Location
- 1431 Commercial Ave. Anson, TexasESC Region 14 USA
- Coordinates: 32°45′12″N 99°53′47″W﻿ / ﻿32.75333°N 99.89639°W

District information
- Type: Independent school district
- Grades: Pre-K through 12
- Superintendent: Jay Baccus
- Schools: 3 (2009-10)
- NCES District ID: 4808400

Students and staff
- Students: 690 (2010-11)
- Teachers: 68.97 (2009-10) (on full-time equivalent (FTE) basis)
- Student–teacher ratio: 10.67 (2009-10)
- Athletic conference: UIL Class 1A Football Division I
- District mascot: Tigers
- Colors: Red, Black

Other information
- TEA District Accountability Rating for 2011-12: Recognized
- Website: Anson ISD

= Anson Independent School District =

School district in Texas

Anson Independent School District is a public school district based in Anson, Texas, United States.

==History==

The first school taught in the town section of Anson was opened in April 1882 and closed in July of the same year. It was taught at the home of R. M. Huie which was located near the First Baptist Church. The next school was taught by and in the home of E. G. Jones, with the assistance of his wife (in 1956, the Johnny Moore Magnolia Station was located in the same place).
The first school building was built on Block 55, Lot 4 (in 1933 it was owned by Joe Grace Estate). The decision to build the school was made at a mass meeting at the Buie Law office in 1883. They raised enough money by public subscription to build one room. The Masonic Lodge agreed to build a room for their own use, to cover the building, and to furnish the lot. The school was built by volunteer labor and was taught by E.G. Jones.
In 1889, a larger building was needed. $5,000 was paid by the taxpayers and used to build this building. This was the building where the first graduating class was taught. They were graduated in 1897; the class consisting of Lola Hale, Allie Maxwell, Lelia Morris, Effie Neville, and Nannie Thompkins, and the principal was C. E. Evans. This school building was sold in 1904 and moved to become the Ansford Hotel. It stood until it burned down in 1943.
A new, two-story brick school was built and used for all grades until 1910. Then a new high school building was erected south of the square.

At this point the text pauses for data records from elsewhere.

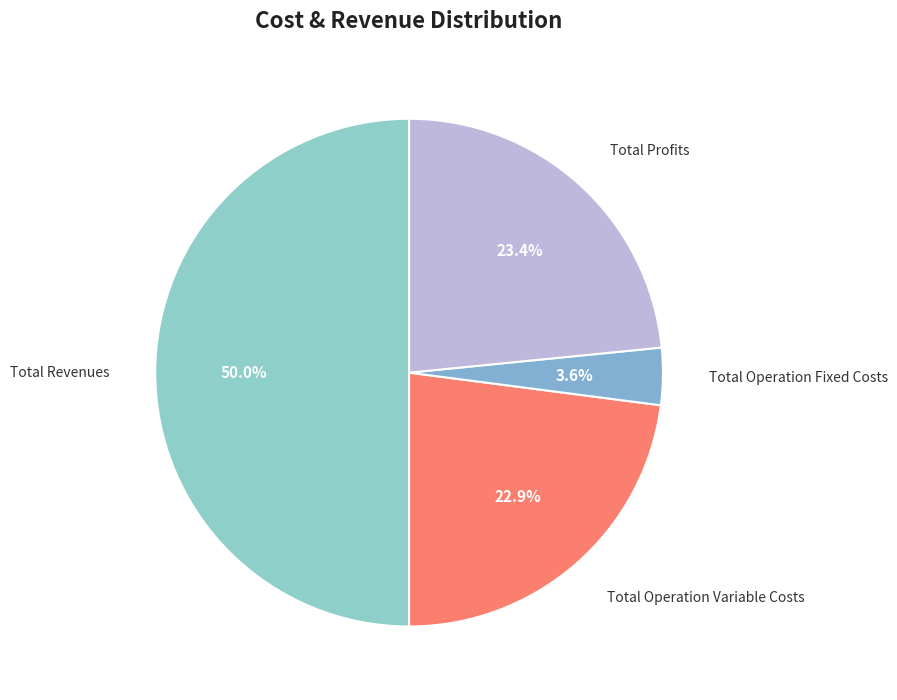

The Total Profits slice represents 33% of the pie. True or false?

False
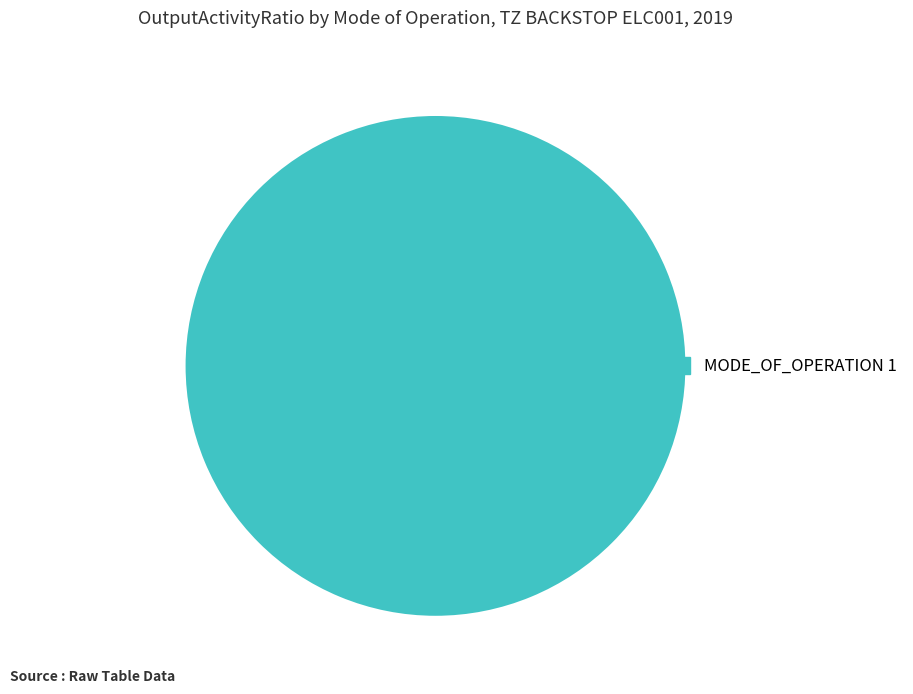

The MODE_OF_OPERATION 1 slice represents 100% of the pie. True or false?

True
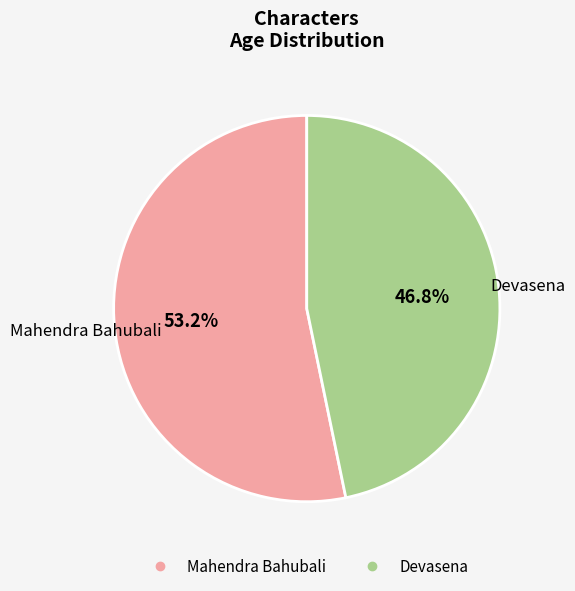

Which slice represents more than half of the pie?

Mahendra Bahubali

In 1929, the original unit of Ward School was constructed.
In 1948 a $250,000 school bond was passed to build a new elementary school and remodel the existing high school. Finally, in 1968, the present high school was built.

The Texas author Lou Halsell Rodenberger (1926–2009) graduated as the valedictorian of Anson High School at the age of sixteen in 1942.

==Finances==
As of the 2010-2011 school year, the appraised valuation of property in the district was $125,174,000. The maintenance tax rate was $0.117 and the bond tax rate was $0.022 per $100 of appraised valuation.

==Academic achievement==
In 2011, the school district was rated "recognized" by the Texas Education Agency. Thirty-five percent of districts in Texas in 2011 received the same rating. No state accountability ratings will be given to districts in 2012. A school district in Texas can receive one of four possible rankings from the Texas Education Agency: Exemplary (the highest possible ranking), Recognized, Academically Acceptable, and Academically Unacceptable (the lowest possible ranking).

Historical district TEA accountability ratings
- 2011: Recognized
- 2010: Recognized
- 2009: Recognized
- 2008: Recognized
- 2007: Academically Acceptable
- 2006: Academically Acceptable
- 2005: Recognized
- 2004: Recognized

==Schools==
In the 2011-2012 school year, the district had students in three schools.
- Anson High School (Grades 9-12)
- Anson Middle School (Grades 6-8)
- Anson Elementary School (Grades PK-5)

==Special programs==

===Athletics===
Anson High School participates in the boys sports of baseball, basketball, football, and wrestling. The school participates in the girls sports of basketball, softball, and volleyball. For the 2012 through 2014 school years, Anson High School will play football in UIL Class 1A Division I.